Эдмунд улыбнулся, на что она и надеялась. Джейн подошла к вазе, той самой красивой китайской вазе, и пробежалась пальцами по эмали.

– Джейн, могу я прийти сегодня?

Неожиданный вопрос застал ее врасплох, но пальцы машинально продолжили свое путешествие по выпуклостям вазы – пурпурной линии реки и бугристым узелкам темно-коричневых гор.

– Не подумай, что… Я хочу сказать, что готов ждать… прежде чем возлагать какие-то надежды.

Эдмунд никак не мог грамотно построить фразу, слова беспорядочно слетали с его языка, и до Джейн никак не доходил смысл.

Она повернулась к нему.

– Тогда что ты задумал?

– Всего лишь хочу провести вечер в твоем обществе и…

– Говори же наконец, или, клянусь, запущу туфлю тебе в голову!

Его лицо скривилось в нерешительной улыбке.

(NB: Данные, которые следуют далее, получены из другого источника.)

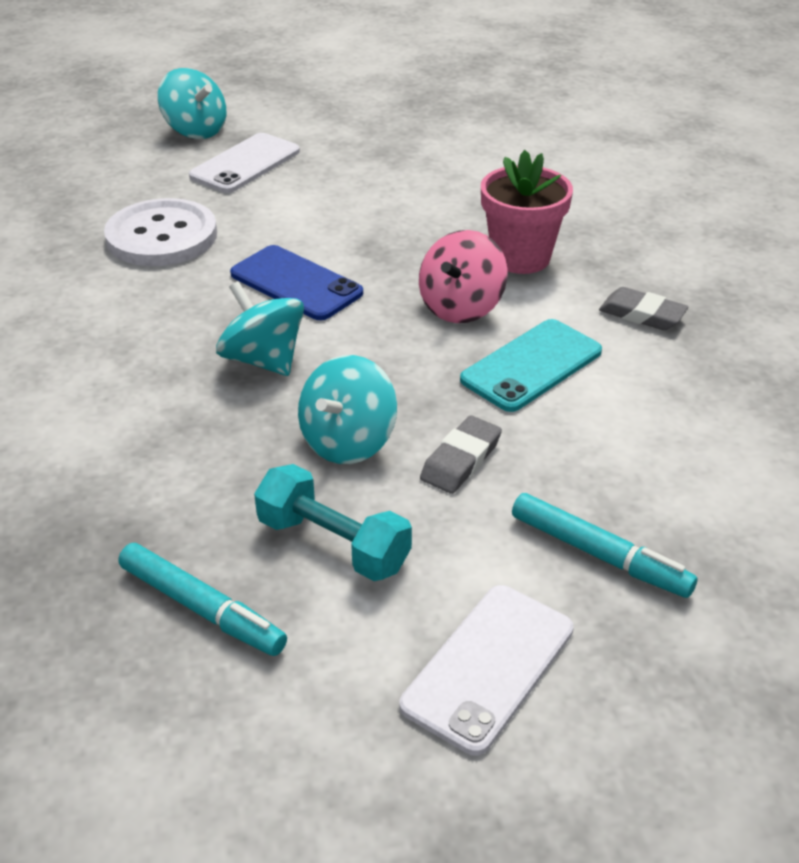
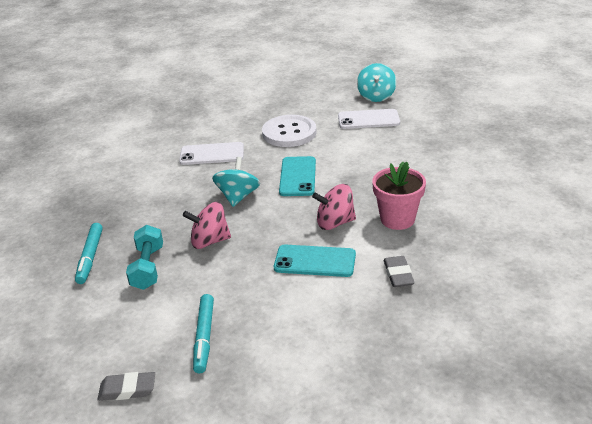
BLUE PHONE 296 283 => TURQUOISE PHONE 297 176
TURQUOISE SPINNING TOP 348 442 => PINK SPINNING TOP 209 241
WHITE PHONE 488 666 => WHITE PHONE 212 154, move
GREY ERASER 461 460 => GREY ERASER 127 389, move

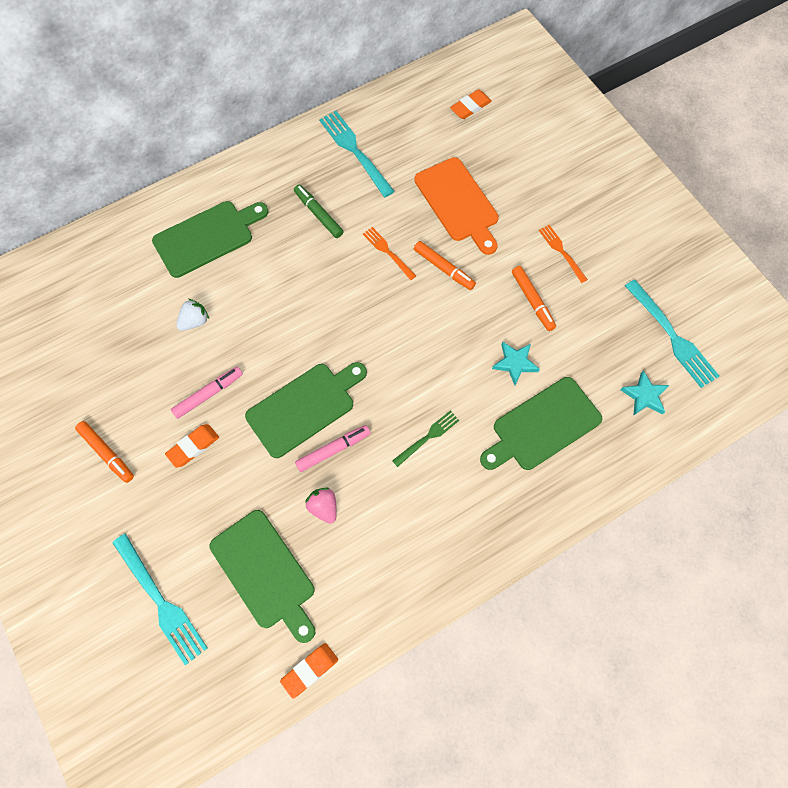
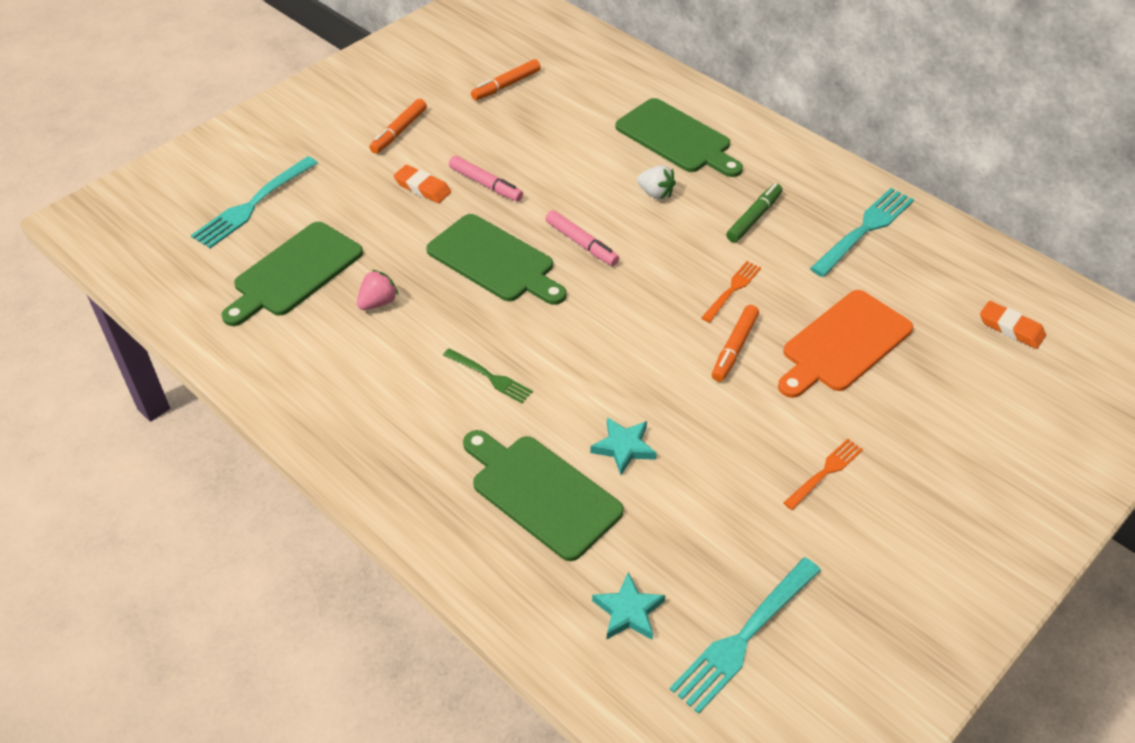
WHITE STRAWBERRY 195 321 => WHITE STRAWBERRY 655 193, move
ORANGE ERASER 310 670 => nothing
PINK MARKER 333 450 => PINK MARKER 581 243, move
ORANGE MARKER 532 301 => ORANGE MARKER 506 85, move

– Я подумал, мы можем лечь спать вместе, ничего больше… хорошенько выспаться.

– И все?

– Ну, возможно, так лучше…

– Ты спрашиваешь или утверждаешь?

– Я думаю, тебе это понравится больше.

Эдмунд продолжал нести чушь, вместо того чтобы просто сказать ей правду, и с каждой секундой Джейн все сильнее хотелось запустить в него туфлей.

– Ты уверен, что хочешь именно выспаться?

– Полагаю, да. Пока не пробовал.

– Не спал со своей женой? А с кем же тогда каждую ночь была я?

Его улыбка растаяла:

– Боюсь показаться грубым…

– Готова дать десять тысяч фунтов, чтобы услышать хоть одну грубость.

– Ты меня переоценила. Прости за бестактность, но я никогда не оставался с женщиной до утра.

Она понимала, что у мужа до нее были женщины, но одна лишь мысль об этом вызывала вспышку ревности.